Quienes la conocimos la recordamos con una sonrisa permanente, con la moto llegando de buena mañana y ese saludo inconfundible: «Hola, queridos, buenos días”. Cuando todos aún teníamos legañas, ella ya había practicado yoga y dado de desayunar a su manada de animales y estaba fresca para comenzar un nuevo día alegre y diferente. Cambiaba de plan como la brisa y se asentaba en las tierras donde viajaba, como las raíces de los árboles banianos de los templos, que adoraba visitar para rezar por todos.
La recordamos divertida, gesticulando sus historias como si fueran teatro, arrancando carcajadas. La recordamos llena de color: con su ropa brillante, sus orejas adornadas de pendientes y esa vitalidad inagotable que iluminaba cualquier encuentro.
Para su familia fue la hermana inquieta, la tía que traía aventuras imposibles, la cuñada con la que se discutía de política pero siempre desde el respeto y el cariño. Para sus alumnos, fue una maestra generosa. Para sus amigos, un ejemplo de libertad. Y en cada fotografía, aparece igual: rodeada de rostros jóvenes, porque su espíritu era eternamente joven, capaz de tender puentes invisibles entre generaciones.
Mati no vivió como pudo: vivió como quiso. Valiente, libre, feliz. Este final injusto, marcado por la codicia, no podrá borrar quién fue, ni la huella imborrable que dejó en todos nosotros.

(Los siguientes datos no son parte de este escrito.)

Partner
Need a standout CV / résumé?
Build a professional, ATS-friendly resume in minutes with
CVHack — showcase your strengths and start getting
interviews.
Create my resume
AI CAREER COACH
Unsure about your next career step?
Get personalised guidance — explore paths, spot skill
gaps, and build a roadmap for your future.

Hoy, su familia la espera en España. Pero también la esperan cientos de amigos en el mundo, desde todos las ciudades donde vivió, Madrid y Mallorca hasta India, desde Sumatra a Tailandia. Desde todos los rincones donde haya alguien que la conoció. Y todos coincidimos en lo mismo: conocer a Mati fue encontrarse con un alma buena y libre.
Porque su historia será eterna y porque a ella le hubiera gustado que su historia fuese inspiración para tantas mujeres valientes: un recordatorio de que se puede viajar y recorrer el mundo sin miedo, en cualquier etapa de la vida, sin dejar que nadie te limite ni te juzgue.